Accidental or deliberate overdose of iron salts.
Iron poisoning is usually seen in childhood and results from accidental ingestion of iron-containing medications such as vitamin preparations mistaken for sweets.
Iron causes acute necrotising gastritis. Patients may develop nausea, vomiting, abdominal pain and diarrhoea. In severe poisoning acute upper gastrointestinal bleeding, convulsions and metabolic acidosis may occur. Late signs in severe overdose include hypotension, coma, hypoglycaemia and hepatocellular necrosis.
A serum iron level (ideally at 4 hours after ingestion) is the best laboratory measure of severity. Abdominal X-ray may show radio-opaque tablets present in the stomach or small bowel if taken within 2 hours of ingestion. A raised neutrophil count and serum glucose suggests toxicity. LFTs and blood gas measurements should be performed.

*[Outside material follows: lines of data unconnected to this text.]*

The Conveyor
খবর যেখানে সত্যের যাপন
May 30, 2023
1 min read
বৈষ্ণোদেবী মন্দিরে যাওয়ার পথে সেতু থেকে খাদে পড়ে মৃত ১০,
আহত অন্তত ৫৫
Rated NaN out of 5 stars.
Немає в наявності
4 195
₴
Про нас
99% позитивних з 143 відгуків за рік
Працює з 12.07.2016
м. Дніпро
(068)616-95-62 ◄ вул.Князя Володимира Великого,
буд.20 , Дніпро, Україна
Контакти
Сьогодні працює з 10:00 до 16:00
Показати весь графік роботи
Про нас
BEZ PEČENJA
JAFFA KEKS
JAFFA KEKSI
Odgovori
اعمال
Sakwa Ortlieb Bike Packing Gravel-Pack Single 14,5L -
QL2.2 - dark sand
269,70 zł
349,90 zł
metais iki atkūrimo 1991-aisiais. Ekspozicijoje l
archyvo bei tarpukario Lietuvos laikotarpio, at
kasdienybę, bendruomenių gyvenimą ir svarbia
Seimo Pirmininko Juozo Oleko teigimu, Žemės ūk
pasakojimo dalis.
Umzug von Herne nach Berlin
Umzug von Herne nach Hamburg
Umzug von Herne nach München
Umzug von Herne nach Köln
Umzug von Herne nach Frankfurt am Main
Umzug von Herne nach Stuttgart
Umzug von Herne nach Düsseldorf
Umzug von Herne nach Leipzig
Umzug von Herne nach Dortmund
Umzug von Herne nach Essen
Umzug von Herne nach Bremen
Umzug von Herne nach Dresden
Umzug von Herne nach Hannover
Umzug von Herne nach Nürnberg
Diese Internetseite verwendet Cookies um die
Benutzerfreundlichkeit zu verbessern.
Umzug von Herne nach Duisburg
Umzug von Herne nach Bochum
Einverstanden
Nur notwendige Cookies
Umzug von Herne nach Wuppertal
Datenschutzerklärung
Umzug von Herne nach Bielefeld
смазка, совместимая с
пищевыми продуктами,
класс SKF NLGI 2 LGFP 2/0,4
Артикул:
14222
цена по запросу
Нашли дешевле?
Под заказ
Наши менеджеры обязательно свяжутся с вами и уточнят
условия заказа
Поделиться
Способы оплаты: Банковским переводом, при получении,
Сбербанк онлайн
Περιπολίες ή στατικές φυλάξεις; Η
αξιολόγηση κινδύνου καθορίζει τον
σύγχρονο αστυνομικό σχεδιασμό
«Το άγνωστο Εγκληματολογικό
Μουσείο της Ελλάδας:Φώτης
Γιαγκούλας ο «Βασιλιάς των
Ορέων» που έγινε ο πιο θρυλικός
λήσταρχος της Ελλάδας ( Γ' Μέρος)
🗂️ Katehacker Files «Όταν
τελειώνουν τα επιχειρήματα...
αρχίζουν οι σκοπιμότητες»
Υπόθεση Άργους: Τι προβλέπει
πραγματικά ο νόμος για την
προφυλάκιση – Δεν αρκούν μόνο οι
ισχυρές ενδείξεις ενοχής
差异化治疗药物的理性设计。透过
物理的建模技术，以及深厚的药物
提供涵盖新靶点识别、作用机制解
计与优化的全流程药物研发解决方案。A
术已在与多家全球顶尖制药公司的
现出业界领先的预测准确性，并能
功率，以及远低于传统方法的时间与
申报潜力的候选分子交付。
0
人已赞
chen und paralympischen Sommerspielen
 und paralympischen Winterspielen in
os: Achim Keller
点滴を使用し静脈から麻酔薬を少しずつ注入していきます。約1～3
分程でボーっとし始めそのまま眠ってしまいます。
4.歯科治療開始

Gastrointestinal perforation or infarction.
In severe poisoning (unconscious or hypotension) intravenous fluids and desferrioxamine (a chelating agent for iron) should be commenced immediately before waiting for serum iron levels. Gastrointestinal haemorrhage may require blood replacement and metabolic acidosis should be corrected. Liver and renal support may be required.
In absence of symptoms, serum levels are monitored every 2 hours until levels fall or symptoms develop. Symptomatic patients with moderate (3–5 mg/L or 55–90 µmol/L) or severe (>5 mg/L or 90 µmol/L) poisoning may require treatment with i.v. desferrioxamine. Patients who have not developed symptoms by 6 hours following ingestion are unlikely to have had a significant overdose and do not require further monitoring.
Within an hour of ingestion of large doses of iron, gastric lavage or endoscopic removal of tablets may be performed.